I know the generalized formula for Feynman parameters, my problem is in simplifying.

What I mean is something like this:
Take the simplest 3 parameter equation
$\frac{1}{ABC} = 2 \int_0^1 dx \int_0^1 dy \int_0^1 dz \frac{ \delta \left( 1-x-y-z \right)}{(xA+yB+zC)^3}$
And you can take this and put move to two integrals by integrating over z, I understand that we use the delta function to get (xA+yB+(1-x-y)C)3 in the denominator of the new integrand...however, I don't understand why we now have:
$2 \int_0^1 dx \int_0^{1-x} dy$
I've done it out by hand to check it, so I know this is what we need...but why do we substitute in 1-x for the limit of integration?

This is probably a dumb question, but I need to know so I can generalize to four parameters.

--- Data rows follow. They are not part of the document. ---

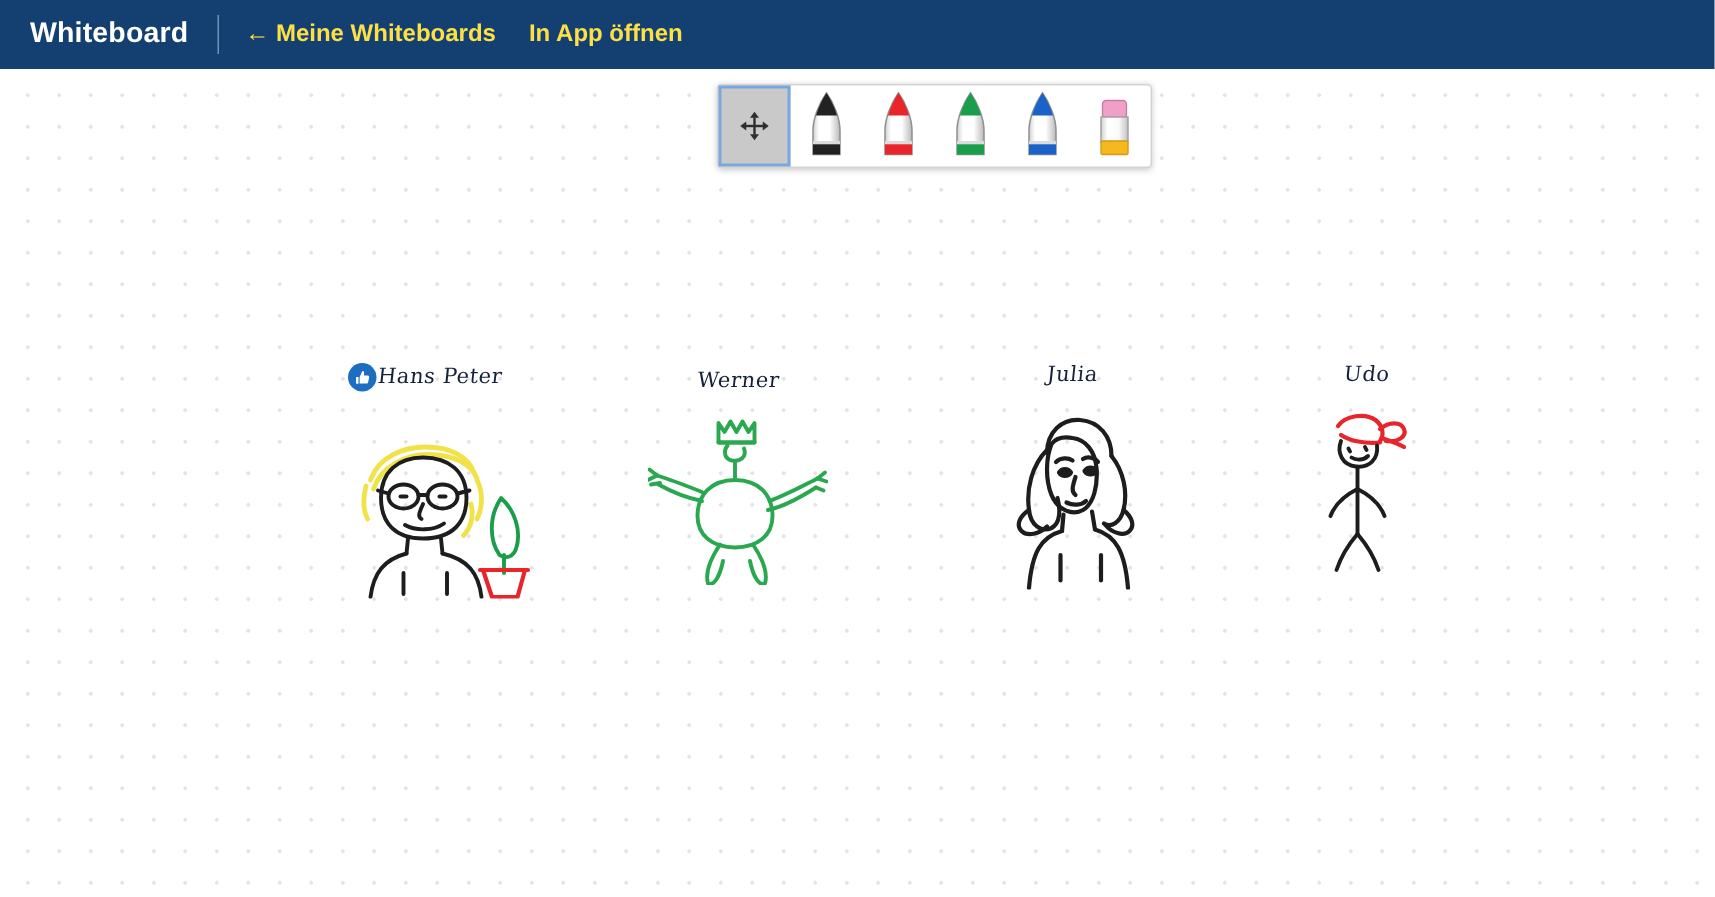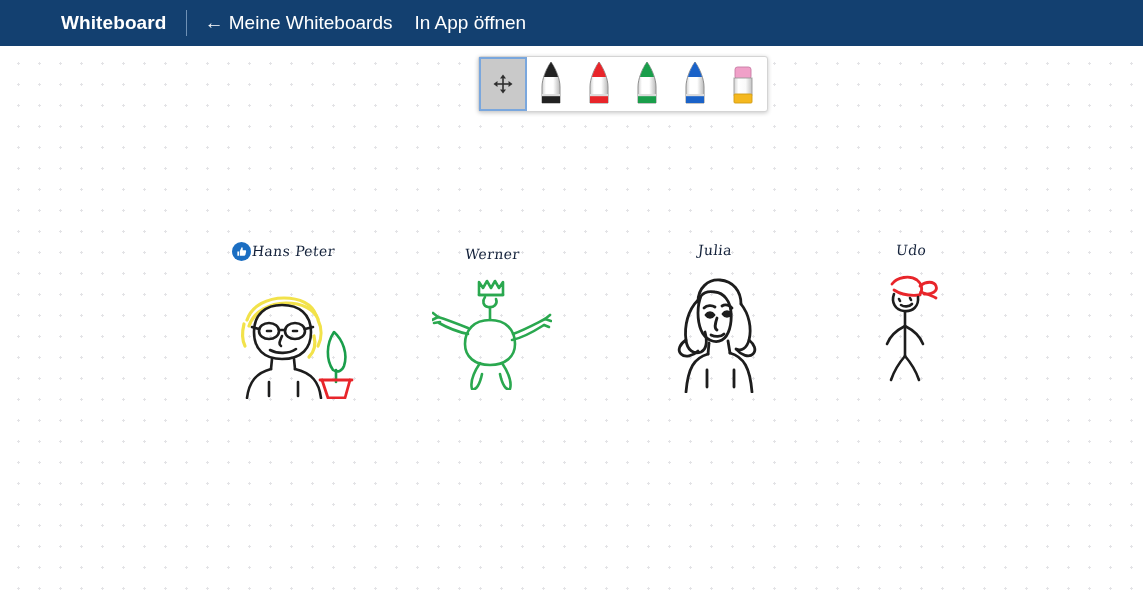--- a/index.html
+++ b/index.html
@@ -32,7 +32,6 @@
     font-weight: bold;
     letter-spacing: 0.1px;
     white-space: nowrap;
-    margin-left: 41px;
   }
   #header-divider {
     width: 1px;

Thanks for any and all help!

2. Apr 14, 2012

### Elwin.Martin

Alright, so after drawing it by hand once...I feel like it has something to do with the shape of region the delta function sort of cuts out? We're realistically only integrating over a plane now, since the delta function assigns zero to everywhere except x+y+z=1, right? So our integration is really over just that plane...still failing from here though.

3. Apr 14, 2012

### Avodyne

If y was allowed to be bigger than 1-x, then x+y would be bigger than 1. But x+y+z=1, and z is between 0 and 1. So x+y cannot be bigger than 1. Thus the upper limit on the y integral. (We could equally well first integrate over x from 0 to 1-y, and then over y from 0 to 1.)

4. Apr 14, 2012

### Elwin.Martin

That makes sense.

So for four parameters would we have:
$\int_0^1 dx \int_0^{1-x} dy \int_0^{1-x-y} dz$ ?

5. Apr 17, 2012

### Elwin.Martin

Bumping this, I would really like to know still...I feel like an idiot, but I sort of need to understand this.

6. Apr 17, 2012

Yes.